Here I am again with the repetition ... writing once more about movie industry residuals.
The question comes up, over and over: "How come animation people don't get residuals?"
Actually they do, but the residuals come in a different way and different form than residuals for actors, directors, and most WGA writers ...
For SAG and AFTRA members, WGA members not writing news or daytime animation , and key classifications of the DGA, residuals arrive via check inside an envelope inside a mailbox (or agent's p.o. box).
For IATSE members who participate in the Motion Picture Industry Pension and Health Plan, residuals flow through the Health Plan ... and in some years when there's a surplus ... the Pension Plan*..
Last year, the IATSE collected $371 million in residuals, all of which flowed to participants of the MPIPHP, because every dime of that money went to underwrite health coverage offered by the Plan. This residual money allows Plan participants to receive a fairly generous array of medical benefits without co-pays (unlike SAG, WGA, and DGA where residual money flows -- fot the most part -- straight into individual members' pockets).

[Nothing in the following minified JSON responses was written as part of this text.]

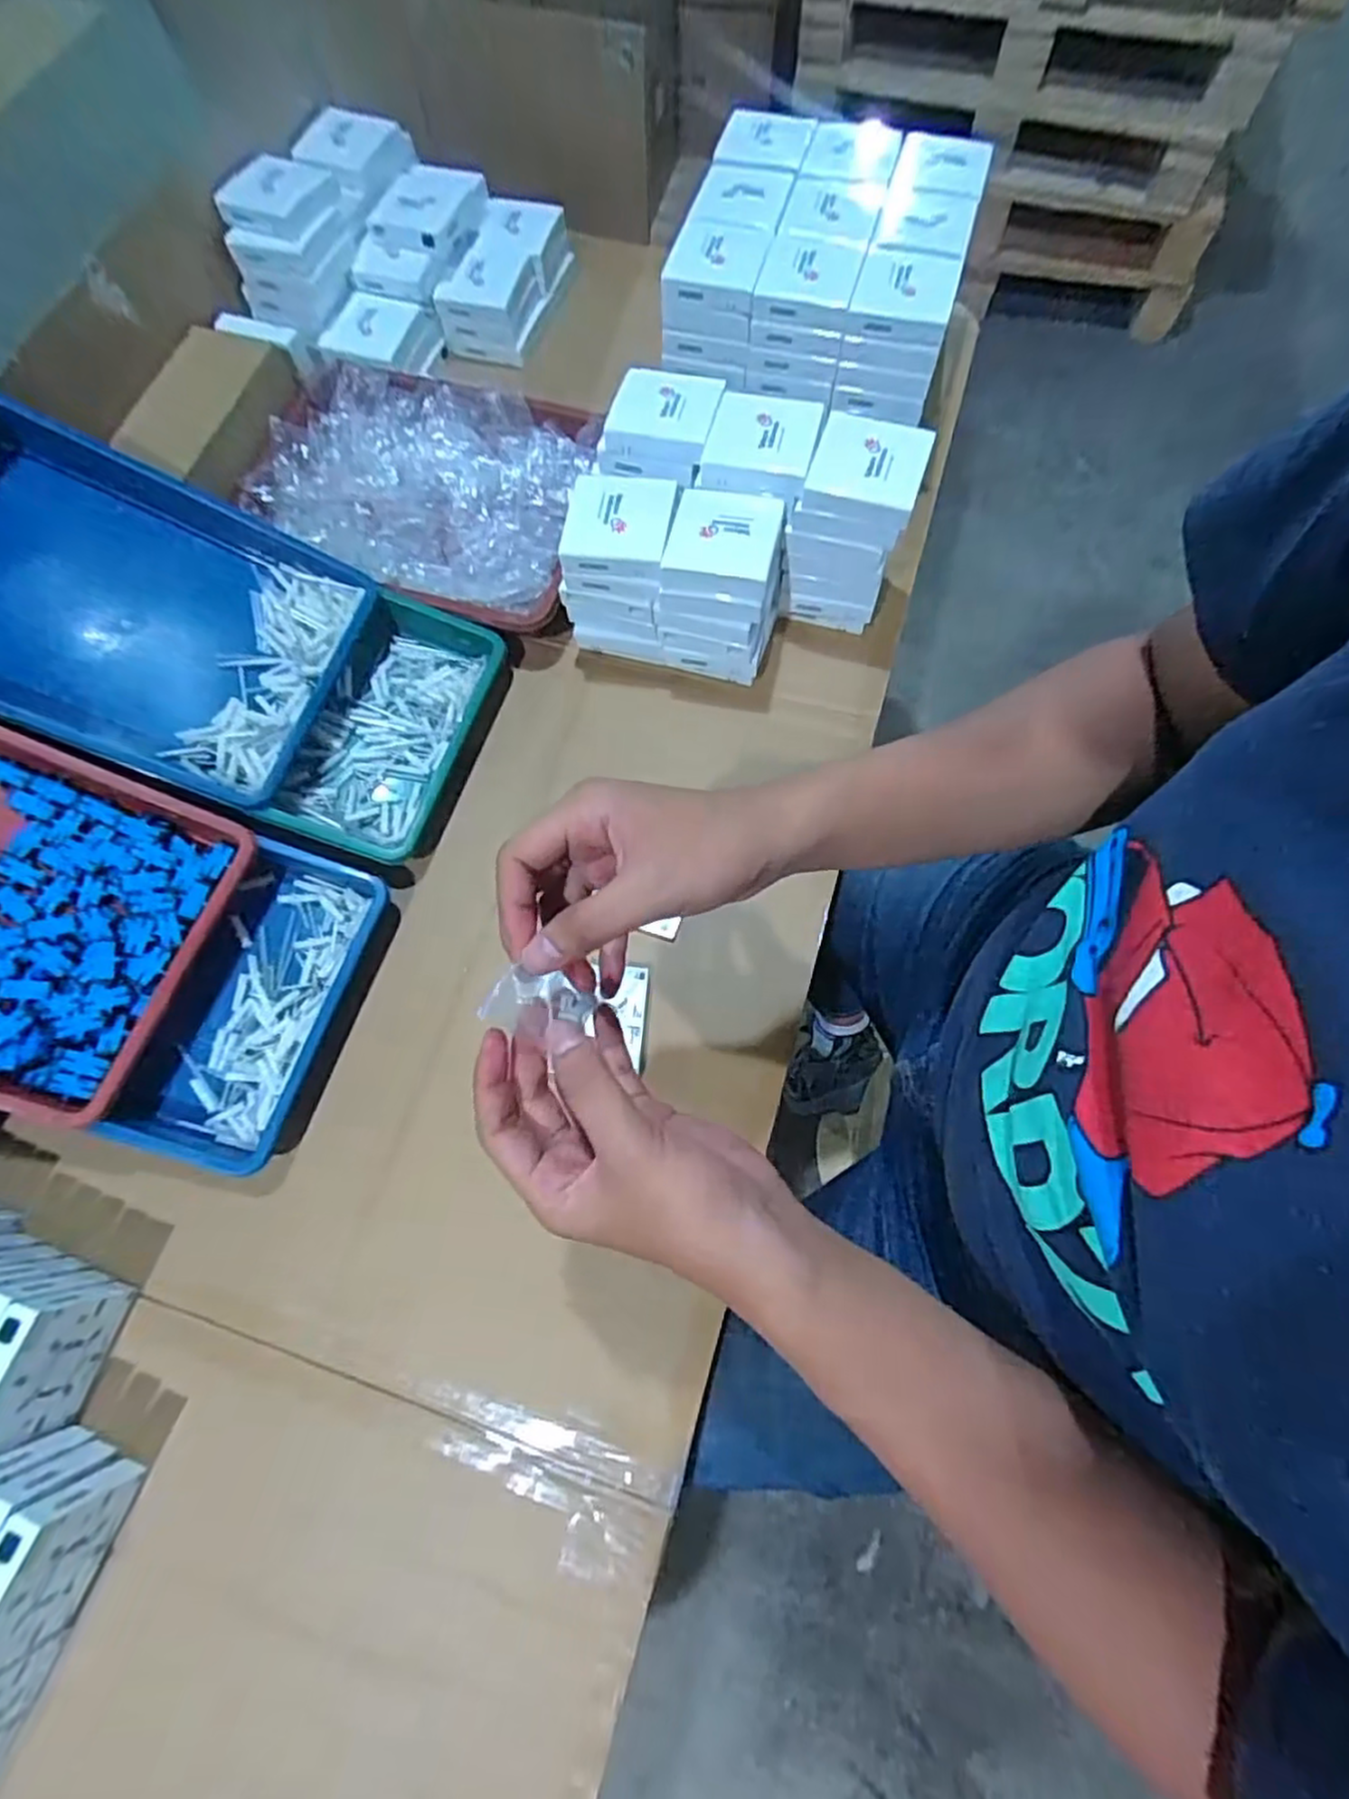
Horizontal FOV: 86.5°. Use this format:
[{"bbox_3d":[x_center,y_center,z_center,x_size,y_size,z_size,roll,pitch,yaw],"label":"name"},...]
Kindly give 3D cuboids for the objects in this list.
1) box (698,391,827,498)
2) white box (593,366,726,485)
[{"bbox_3d":[0.071,-0.369,0.581,0.085,0.027,0.078,12,71,6],"label":"box"},{"bbox_3d":[-0.013,-0.397,0.604,0.096,0.042,0.088,13,71,7],"label":"white box"}]

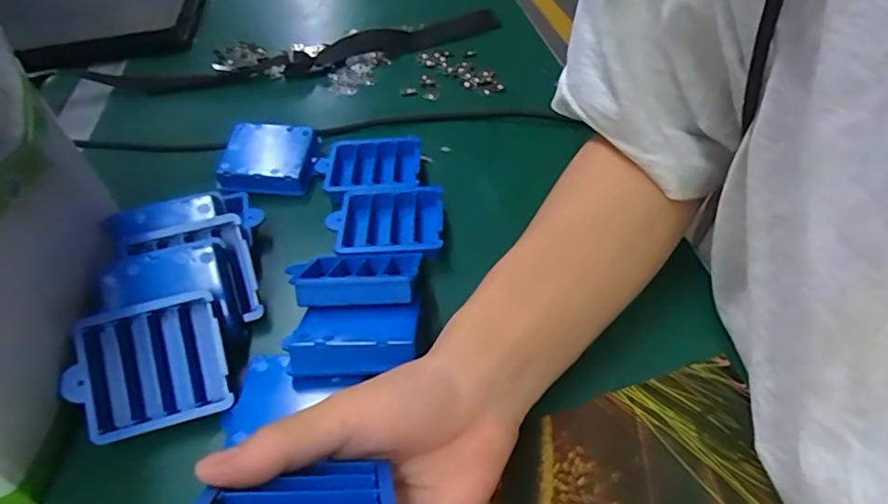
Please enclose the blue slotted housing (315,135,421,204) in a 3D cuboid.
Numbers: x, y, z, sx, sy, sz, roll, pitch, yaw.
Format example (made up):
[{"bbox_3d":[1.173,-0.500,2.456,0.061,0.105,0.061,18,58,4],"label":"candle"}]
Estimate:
[{"bbox_3d":[-0.057,-0.064,0.444,0.076,0.021,0.066,-2,44,3],"label":"blue slotted housing"}]

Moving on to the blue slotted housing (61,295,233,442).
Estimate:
[{"bbox_3d":[-0.153,0.060,0.301,0.075,0.019,0.063,-15,77,-5],"label":"blue slotted housing"}]

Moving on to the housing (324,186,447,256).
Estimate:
[{"bbox_3d":[-0.039,-0.018,0.395,0.076,0.022,0.061,-2,44,3],"label":"housing"}]

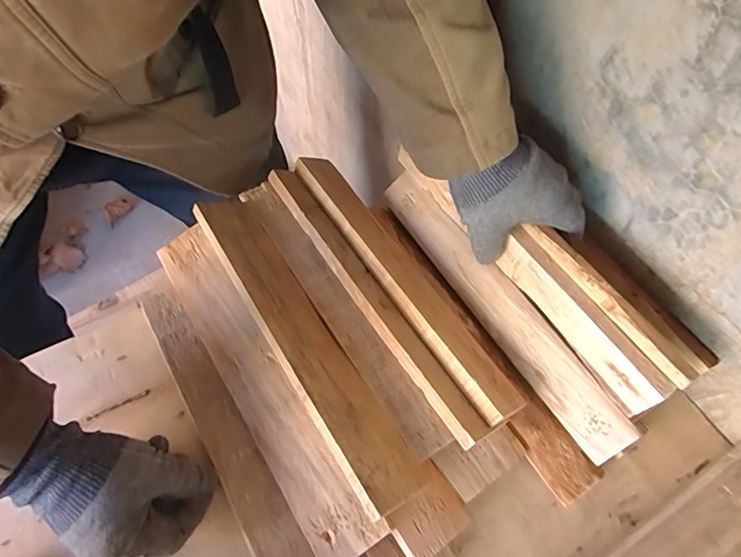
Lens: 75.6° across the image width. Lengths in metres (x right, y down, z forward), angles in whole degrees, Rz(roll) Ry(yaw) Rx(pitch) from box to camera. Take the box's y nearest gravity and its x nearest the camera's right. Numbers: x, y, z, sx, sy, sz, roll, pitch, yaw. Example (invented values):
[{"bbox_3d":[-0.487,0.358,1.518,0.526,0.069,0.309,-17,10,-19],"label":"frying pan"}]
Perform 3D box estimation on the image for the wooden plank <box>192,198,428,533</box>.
[{"bbox_3d":[-0.072,0.049,0.453,0.063,0.019,0.350,-14,56,-43],"label":"wooden plank"}]

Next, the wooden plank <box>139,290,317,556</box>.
[{"bbox_3d":[-0.128,0.148,0.429,0.046,0.025,0.344,-30,64,-19],"label":"wooden plank"}]

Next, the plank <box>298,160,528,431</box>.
[{"bbox_3d":[0.028,-0.008,0.489,0.047,0.025,0.345,-28,64,-19],"label":"plank"}]

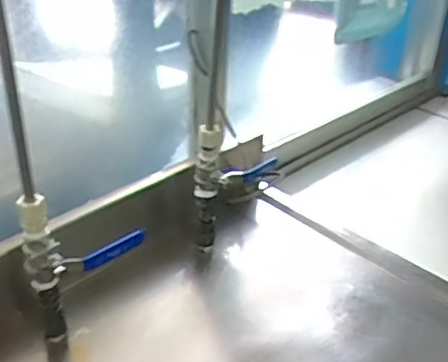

Hollywood's guilds and unions began proposing residuals to resistant companies back in the 1940s (the Screen Cartoonists Guild, our predecessor, proposed them in 1943). The IATSE started receiving residuals shortly after SAG and the WGA struck to get them in 1960, because the movie industry lives under the "pattern bargaining," rule: If one union or guild gets a percentage of the action, the others get it too.
The formulas are slightly different from union to union, but the pattern is the same. When the DGA or WGA receive a slice of television, dvds, or New Media, AFTRA, SAG and the IATSE get the same thing.
But, as stated above, there are sizable differences in the way those slices are distributed, and complaints arise from that. For instance, to receive the benefit of residuals, you have to be an active, qualified participant in the Motion Picture Industry Health and Pension Plan. You could have worked, say, on a film two years back for which residuals are still being received by the Plan, but because you aren't currently an active participant, you don't get any benefit from those residuals.
Sucky, but that's the way the system was set up back in the early 1960s. The IATSE and the studios opted, for their own reasons, not to track and then mail 40,000 small residual payments to 40,000 different IA film workers.
And I'll be honest. It rankles some IA members that residuals are deployed in such a broad, egalitarian type system to start with. "I contributed way more to that film than Harry, but I get the same exact benny that Harry does! That isn't fair!"
Maybe not. But "unfair" is often in the eye of the aggrieved party. Who knows? Under-contributing Harry might think the deal is completely fair.
*Up through 2001, there was $40-$50 million in residuals each year that weren't needed to fund the Motion Picture Industry Health Plan. This money was allocated into active participants' Individual Account Plans. Allocations were calculated based on 1) a participant's total number of qualified pension years and 2) the total number of contribution hours the participant had in that particular year.